Une porte dérobée est une porte dérobée est une porte dérobée
Il s'agit d'une décision étrange de la part d'Apple, une entreprise qui a défendu la cause de la confidentialité des utilisateurs ces dernières années. Et la réaction presque unanime qui a suivi l’annonce initiale a contraint Apple à retarder sa mise en œuvre. Mais il semble que ce ne soit que le dernier chapitre de ce que l'on appelle le Guerres cryptographiques – les tentatives du gouvernement américain et de ses alliés de limiter l’accès des nations étrangères et du grand public au cryptage fort.
Au fil des années, diverses tentatives ont été faites pour affaiblir, briser ou interdire le cryptage pour le grand public. Cette dernière tentative contourne le problème du cryptage en proposant une analyse du contenu avant le cryptage sur l'appareil. Cela peut, à première vue, paraître plus inoffensif. Mais comme on dit, on peut mettre du rouge à lèvres sur un cochon, mais ça reste un cochon.
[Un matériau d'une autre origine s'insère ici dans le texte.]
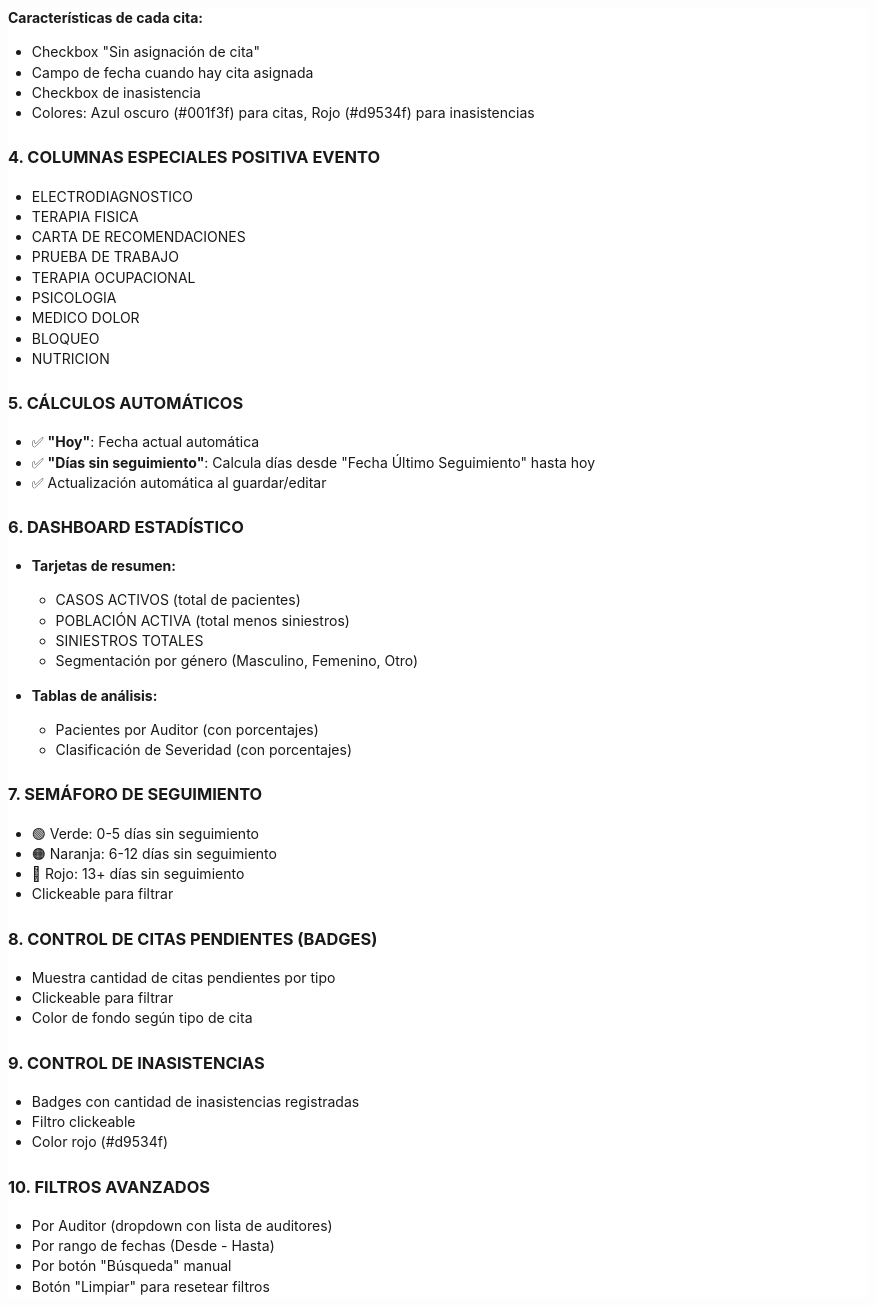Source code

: **Características de cada cita:**
- Checkbox "Sin asignación de cita"
- Campo de fecha cuando hay cita asignada
- Checkbox de inasistencia
- Colores: Azul oscuro (#001f3f) para citas, Rojo (#d9534f) para inasistencias

### 4. COLUMNAS ESPECIALES POSITIVA EVENTO
- ELECTRODIAGNOSTICO
- TERAPIA FISICA
- CARTA DE RECOMENDACIONES
- PRUEBA DE TRABAJO
- TERAPIA OCUPACIONAL
- PSICOLOGIA
- MEDICO DOLOR
- BLOQUEO
- NUTRICION

### 5. CÁLCULOS AUTOMÁTICOS
- ✅ **"Hoy"**: Fecha actual automática
- ✅ **"Días sin seguimiento"**: Calcula días desde "Fecha Último Seguimiento" hasta hoy
- ✅ Actualización automática al guardar/editar

### 6. DASHBOARD ESTADÍSTICO
- **Tarjetas de resumen:**
  - CASOS ACTIVOS (total de pacientes)
  - POBLACIÓN ACTIVA (total menos siniestros)
  - SINIESTROS TOTALES
  - Segmentación por género (Masculino, Femenino, Otro)

- **Tablas de análisis:**
  - Pacientes por Auditor (con porcentajes)
  - Clasificación de Severidad (con porcentajes)

### 7. SEMÁFORO DE SEGUIMIENTO
- 🟢 Verde: 0-5 días sin seguimiento
- 🟠 Naranja: 6-12 días sin seguimiento
- 🔴 Rojo: 13+ días sin seguimiento
- Clickeable para filtrar

### 8. CONTROL DE CITAS PENDIENTES (BADGES)
- Muestra cantidad de citas pendientes por tipo
- Clickeable para filtrar
- Color de fondo según tipo de cita

### 9. CONTROL DE INASISTENCIAS
- Badges con cantidad de inasistencias registradas
- Filtro clickeable
- Color rojo (#d9534f)

### 10. FILTROS AVANZADOS
- Por Auditor (dropdown con lista de auditores)
- Por rango de fechas (Desde - Hasta)
- Por botón "Búsqueda" manual
- Botón "Limpiar" para resetear filtros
Vous ne pouvez pas briser (ou contourner) le cryptage pour les méchants sans le briser simultanément pour les gentils. Et briser le chiffrement pour tout le monde n’est pas une solution viable, aussi louable que soit l’objectif déclaré. Les préjudices sociétaux qui peuvent survenir sans la capacité de protéger nos communications sont incommensurables. Et même s’il s’agit certes d’un problème complexe à résoudre, nous devons y aller avec prudence.